Die Ministerin hat sich gestern eng mit unseren Verbündeten abgestimmt und mit dem Amtskollegen Mattis in den USA gesprochen. Sie hat auch mit dem Premierminister der irakischen Zentralregierung al-Abadi und mit dem Präsidenten der kurdischen Autonomieregion Barzani gesprochen. In allen diesen Telefonaten hat sich klar herauskristallisiert, dass sich alle Seiten um eine weitere Beruhigung der Lage und um politischen Ausgleich bemühen wollen.

Vorsitzender Feldhoff: Möchte das Auswärtige Amt noch etwas ergänzen?

Adebahr: Nein.

Zusatzfrage : Sie sagen jetzt, die kämpfen nicht mehr miteinander. Seit wann kämpfen die beiden Seiten nach Ihren Erkenntnissen nicht mehr miteinander? Denn sogar noch heute Morgen wurde berichtet, dass sie sich bekämpfen.

Flosdorff: Ich kann Ihnen nicht in Echtzeit sagen, was im gesamten Irak los ist. Die Meldung, die heute Vormittag über den Ticker lief, ist ein Bericht über Berichte von lokalen Medien, dass es dort erneut Gefechte geben würde. Die haben wir heute Vormittag nicht verifizieren können. Das heißt aber nicht, dass da nichts ist. Es bleibt abzuwarten, was sich dort als tatsächliches Geschehnis herausstellt. Es steht auf jeden Fall nicht im Einklang mit den Informationen, die wir gestern aus erster Hand von den politisch Verantwortlichen auf beiden Seiten erhalten haben.

Frage: Herr Flosdorff, das Thema der temporären Aussetzung hatten wir auch schon am Mittwoch. Hat das, was Sie über die Gespräche der Verteidigungsministerin referiert haben, dazu geführt, dass die temporäre Aussetzung jetzt schon aufgehoben wurde oder dass sie mutmaßlich sehr kurzfristig aufgehoben werden wird? Denn das, was Sie berichtet haben, ist sozusagen eine Beruhigung und ein Aufeinander-Zugehen von allen Seiten.
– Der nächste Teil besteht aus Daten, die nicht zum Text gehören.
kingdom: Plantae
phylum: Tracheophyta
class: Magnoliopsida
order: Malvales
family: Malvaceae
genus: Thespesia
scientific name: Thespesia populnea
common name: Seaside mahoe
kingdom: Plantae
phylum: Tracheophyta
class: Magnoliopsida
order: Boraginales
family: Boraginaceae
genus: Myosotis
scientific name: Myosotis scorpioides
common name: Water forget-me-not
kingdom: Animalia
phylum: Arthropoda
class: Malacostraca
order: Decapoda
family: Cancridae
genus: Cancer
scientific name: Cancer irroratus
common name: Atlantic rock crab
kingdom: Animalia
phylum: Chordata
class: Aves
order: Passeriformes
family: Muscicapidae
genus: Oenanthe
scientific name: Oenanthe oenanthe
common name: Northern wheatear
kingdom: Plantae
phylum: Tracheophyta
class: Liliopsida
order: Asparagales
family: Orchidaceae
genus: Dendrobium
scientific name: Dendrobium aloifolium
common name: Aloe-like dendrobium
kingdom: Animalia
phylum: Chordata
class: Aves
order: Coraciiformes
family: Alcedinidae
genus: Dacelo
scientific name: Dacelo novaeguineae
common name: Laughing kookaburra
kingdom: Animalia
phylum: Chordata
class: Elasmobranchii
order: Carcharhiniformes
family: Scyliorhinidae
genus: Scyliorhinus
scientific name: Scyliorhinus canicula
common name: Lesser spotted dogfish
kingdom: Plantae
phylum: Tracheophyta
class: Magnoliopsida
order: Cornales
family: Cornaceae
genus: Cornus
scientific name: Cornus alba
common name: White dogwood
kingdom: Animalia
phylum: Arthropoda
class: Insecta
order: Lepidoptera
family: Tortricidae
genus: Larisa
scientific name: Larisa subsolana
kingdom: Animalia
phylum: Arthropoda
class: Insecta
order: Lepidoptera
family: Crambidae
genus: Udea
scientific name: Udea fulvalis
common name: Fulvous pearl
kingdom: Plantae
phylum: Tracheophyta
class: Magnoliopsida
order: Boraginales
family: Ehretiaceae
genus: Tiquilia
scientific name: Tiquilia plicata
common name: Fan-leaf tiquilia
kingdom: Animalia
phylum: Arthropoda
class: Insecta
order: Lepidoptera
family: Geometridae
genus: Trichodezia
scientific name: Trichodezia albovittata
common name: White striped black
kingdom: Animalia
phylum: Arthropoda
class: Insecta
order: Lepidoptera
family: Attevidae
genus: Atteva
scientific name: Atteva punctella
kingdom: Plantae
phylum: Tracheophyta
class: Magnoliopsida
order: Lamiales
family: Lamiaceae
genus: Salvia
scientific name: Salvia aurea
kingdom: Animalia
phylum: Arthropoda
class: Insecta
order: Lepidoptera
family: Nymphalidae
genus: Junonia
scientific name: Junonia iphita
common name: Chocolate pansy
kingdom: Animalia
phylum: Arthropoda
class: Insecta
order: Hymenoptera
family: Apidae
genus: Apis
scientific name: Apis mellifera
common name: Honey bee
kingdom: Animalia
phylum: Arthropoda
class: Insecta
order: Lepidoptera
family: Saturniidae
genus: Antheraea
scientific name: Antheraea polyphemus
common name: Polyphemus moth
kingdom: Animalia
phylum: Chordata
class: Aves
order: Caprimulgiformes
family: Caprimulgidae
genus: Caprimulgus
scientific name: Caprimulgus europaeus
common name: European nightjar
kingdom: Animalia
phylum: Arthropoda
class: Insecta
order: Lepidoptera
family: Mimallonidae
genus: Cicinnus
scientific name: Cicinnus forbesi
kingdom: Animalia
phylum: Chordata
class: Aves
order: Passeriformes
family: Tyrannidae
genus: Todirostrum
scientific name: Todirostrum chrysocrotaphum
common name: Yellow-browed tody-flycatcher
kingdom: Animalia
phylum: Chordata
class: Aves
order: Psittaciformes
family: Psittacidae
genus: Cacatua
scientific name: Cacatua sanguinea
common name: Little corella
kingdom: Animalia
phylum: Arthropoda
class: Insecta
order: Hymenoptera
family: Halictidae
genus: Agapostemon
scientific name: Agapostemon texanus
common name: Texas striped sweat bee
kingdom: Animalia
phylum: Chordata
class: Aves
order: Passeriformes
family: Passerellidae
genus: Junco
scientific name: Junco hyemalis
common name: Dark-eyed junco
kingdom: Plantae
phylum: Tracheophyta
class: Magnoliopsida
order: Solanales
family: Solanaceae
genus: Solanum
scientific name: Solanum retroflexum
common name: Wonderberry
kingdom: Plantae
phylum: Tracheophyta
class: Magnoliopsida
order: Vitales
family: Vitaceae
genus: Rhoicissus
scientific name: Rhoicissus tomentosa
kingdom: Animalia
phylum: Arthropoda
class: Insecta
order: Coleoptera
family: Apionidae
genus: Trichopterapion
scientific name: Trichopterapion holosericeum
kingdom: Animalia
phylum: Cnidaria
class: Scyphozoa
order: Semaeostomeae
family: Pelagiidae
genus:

Flosdorff: Wir beobachten die Lage sehr genau. Im Moment sieht es in der Tat so aus – die Lehrgänge beginnen immer am Sonntag -, als wenn wir am kommenden Sonntag damit beginnen könnten, die Ausbildung wieder aufzunehmen. Wir haben uns mit den Verbündeten eng abgestimmt, die auch ausgesetzt haben. Andere Nationen sind alle bereit und willens, diesen Schritt mitzugehen in Anerkenntnis der Situation, die wir im Moment dort haben.

Zusatzfrage: Das bedeutet, wenn sich die Lage gegenüber der aktuellen Situation nicht zum Negativen verändert, wird mit der Ausbildung am Sonntag wieder angefangen?

Flosdorff: Wenn sich bis Sonntag keine gravierende Lageänderung ergibt, ist die Wahrscheinlichkeit sehr hoch, dass die Ausbildung am Sonntag wieder aufgenommen wird.